La souveraineté alimentaire ne se décrète pas dans des slogans, elle se construit sur le terrain.
À Nouméa, ce sont les pêcheurs professionnels qui ouvrent la voie, loin des discours hors sol.
Un Fish Market inédit pour remettre la pêche locale au centre de l’assiette
Le samedi 14 février, de 7 h à 11 h 30, le marché de la Moselle accueillera le tout premier Fish Market « Mangeons local », porté par la Fédération des pêcheurs professionnels côtiers de la province Sud (FPPCPS).
Un événement concret, ancré dans le réel, qui met à l’honneur ceux qui travaillent la mer, bien loin des narratifs victimaires et des postures idéologiques.
À l’occasion de la fête des amoureux, la poissonnerie du marché se parera d’or et d’argent pour célébrer le bossu doré, poisson emblématique du lagon calédonien et vedette de cette première édition.
Un symbole fort : consommer local, respecter les saisons et valoriser un métier exigeant, souvent méconnu mais essentiel à l’économie du territoire.
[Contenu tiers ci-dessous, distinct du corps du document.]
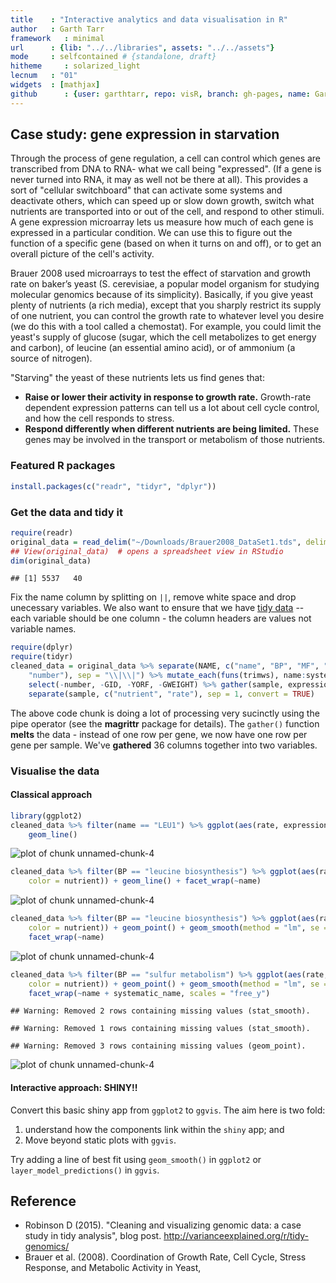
 ```yaml
---
title    : "Interactive analytics and data visualisation in R"
author   : Garth Tarr
framework   : minimal
url      : {lib: "../../libraries", assets: "../../assets"}
mode     : selfcontained # {standalone, draft}
hitheme     : solarized_light
lecnum   : "01"
widgets  : [mathjax]
github      : {user: garthtarr, repo: visR, branch: gh-pages, name: Garth Tarr}
---
```




## Case study: gene expression in starvation

Through the process of gene regulation, a cell can control which genes are transcribed from DNA to RNA- what we call being "expressed". (If a gene is never turned into RNA, it may as well not be there at all). This provides a sort of "cellular switchboard" that can activate some systems and deactivate others, which can speed up or slow down growth, switch what nutrients are transported into or out of the cell, and respond to other stimuli. A gene expression microarray lets us measure how much of each gene is expressed in a particular condition. We can use this to figure out the function of a specific gene (based on when it turns on and off), or to get an overall picture of the cell's activity.

Brauer 2008 used microarrays to test the effect of starvation and growth rate on baker’s yeast (S. cerevisiae, a popular model organism for studying molecular genomics because of its simplicity). Basically, if you give yeast plenty of nutrients (a rich media), except that you sharply restrict its supply of one nutrient, you can control the growth rate to whatever level you desire (we do this with a tool called a chemostat). For example, you could limit the yeast's supply of glucose (sugar, which the cell metabolizes to get energy and carbon), of leucine (an essential amino acid), or of ammonium (a source of nitrogen).

"Starving" the yeast of these nutrients lets us find genes that:

- **Raise or lower their activity in response to growth rate.** Growth-rate dependent expression patterns can tell us a lot about cell cycle control, and how the cell responds to stress.
- **Respond differently when different nutrients are being limited.** These genes may be involved in the transport or metabolism of those nutrients.

### Featured R packages


```r
install.packages(c("readr", "tidyr", "dplyr"))
```

### Get the data and tidy it


```r
require(readr)
original_data = read_delim("~/Downloads/Brauer2008_DataSet1.tds", delim = "\t")
## View(original_data)  # opens a spreadsheet view in RStudio
dim(original_data)
```

```
## [1] 5537   40
```

Fix the name column by splitting on `||`, remove white space and drop unecessary variables.  We also want to ensure that we have [tidy data](http://vita.had.co.nz/papers/tidy-data.pdf) -- each variable should be one column - the column headers are values not variable names.


```r
require(dplyr)
require(tidyr)
cleaned_data = original_data %>% separate(NAME, c("name", "BP", "MF", "systematic_name", 
    "number"), sep = "\\|\\|") %>% mutate_each(funs(trimws), name:systematic_name) %>% 
    select(-number, -GID, -YORF, -GWEIGHT) %>% gather(sample, expression, G0.05:U0.3) %>% 
    separate(sample, c("nutrient", "rate"), sep = 1, convert = TRUE)
```

The above code chunk is doing a lot of processing very sucinctly using the pipe operator (see the **magrittr** package for details).  The `gather()` function **melts** the data - instead of one row per gene, we now have one row per gene per sample.  We've **gathered** 36 columns together into two variables.

### Visualise the data

#### Classical approach


```r
library(ggplot2)
cleaned_data %>% filter(name == "LEU1") %>% ggplot(aes(rate, expression, color = nutrient)) + 
    geom_line()
```

![plot of chunk unnamed-chunk-4](assets/fig/unnamed-chunk-4-1.png) 

```r
cleaned_data %>% filter(BP == "leucine biosynthesis") %>% ggplot(aes(rate, expression, 
    color = nutrient)) + geom_line() + facet_wrap(~name)
```

![plot of chunk unnamed-chunk-4](assets/fig/unnamed-chunk-4-2.png) 

```r
cleaned_data %>% filter(BP == "leucine biosynthesis") %>% ggplot(aes(rate, expression, 
    color = nutrient)) + geom_point() + geom_smooth(method = "lm", se = FALSE) + 
    facet_wrap(~name)
```

![plot of chunk unnamed-chunk-4](assets/fig/unnamed-chunk-4-3.png) 

```r
cleaned_data %>% filter(BP == "sulfur metabolism") %>% ggplot(aes(rate, expression, 
    color = nutrient)) + geom_point() + geom_smooth(method = "lm", se = FALSE) + 
    facet_wrap(~name + systematic_name, scales = "free_y")
```

```
## Warning: Removed 2 rows containing missing values (stat_smooth).
```

```
## Warning: Removed 1 rows containing missing values (stat_smooth).
```

```
## Warning: Removed 3 rows containing missing values (geom_point).
```

![plot of chunk unnamed-chunk-4](assets/fig/unnamed-chunk-4-4.png) 


#### Interactive approach: SHINY!!

Convert this basic shiny app from `ggplot2` to `ggvis`.  The aim here is two fold: 
1. understand how the components link within the `shiny` app; and 
2. Move beyond static plots with `ggvis`.

Try adding a line of best fit using `geom_smooth()` in `ggplot2` or `layer_model_predictions()` in `ggvis`.

## Reference

- Robinson D (2015). "Cleaning and visualizing genomic data: a case study in tidy analysis", blog post. http://varianceexplained.org/r/tidy-genomics/
- Brauer et al. (2008). Coordination of Growth Rate, Cell Cycle, Stress Response, and Metabolic Activity in Yeast,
Ce Fish Market marque aussi le lancement officiel de la saison de pêche du bossu doré, avec la volonté affirmée d’inscrire l’événement dans la durée, à travers de futures éditions.
Le bossu doré à l’honneur et une offre maritime sans artifice
Le cœur de cette matinée sera un marché aux poissons mettant en lumière la diversité et la qualité des produits locaux.
Les visiteurs pourront découvrir une grande variété d’espèces de poissons, pêchées par des professionnels soumis à des règles strictes et à une connaissance fine du milieu marin.
L’offre se veut claire, lisible et accessible :
– produits tranchés, prêts à cuisiner
– plateaux de fruits de mer immédiatement consommables
– bossu doré décliné sous toutes ses formes, sans transformation industrielle inutile
Ici, pas de storytelling artificiel : le produit parle de lui-même, par sa fraîcheur, sa traçabilité et son origine locale.
Un rappel salutaire que la qualité alimentaire commence par le respect du travail du pêcheur et des ressources du lagon.
Une immersion dans le métier de pêcheur professionnel
Le Fish Market se veut aussi pédagogique, sans culpabilisation ni dogme.
Deux débarques de pêcheurs sont prévues, à 7 h 30 et 8 h 30, permettant au public d’observer concrètement l’arrivée du poisson, du bateau à l’étal.
Les pêcheurs assureront une présentation du bossu doré, expliquant ses caractéristiques, sa saisonnalité et les pratiques de pêche associées.
Une exposition du calendrier des saisons de pêche viendra compléter cette immersion, rappelant une évidence trop souvent oubliée : la nature a son rythme, et la pêche responsable commence par le respect de ce cycle.
Cette transmission du savoir, directe et sans filtre, tranche avec les discours anxiogènes importés, déconnectés des réalités calédoniennes.
Des dégustations pour réconcilier plaisir, tradition et bon sens
Parce que la gastronomie reste un langage universel, des dégustations gratuites seront proposées à 9 h 30 et 10 h 30.
Poissons et produits de la mer seront servis en sashimis, marinés ou fumés, offrant un panorama des possibilités culinaires locales.
L’objectif est simple : montrer que le local est synonyme de plaisir, de variété et de qualité, sans renoncement ni discours moralisateur.
Une démonstration par le goût que manger calédonien, c’est soutenir une filière, préserver des emplois et renforcer l’autonomie alimentaire du territoire.
Avec ce premier Fish Market, la FPPCPS pose un acte fort : valoriser le travail, la production locale et la transmission, plutôt que l’assistanat et la plainte permanente.
Un rendez-vous appelé à devenir un temps fort du calendrier nouméen, au service d’une vision claire : produire ici, consommer ici et être fier de son savoir-faire.
Le 14 février, au marché de la Moselle, la mer ne se raconte pas : elle se partage.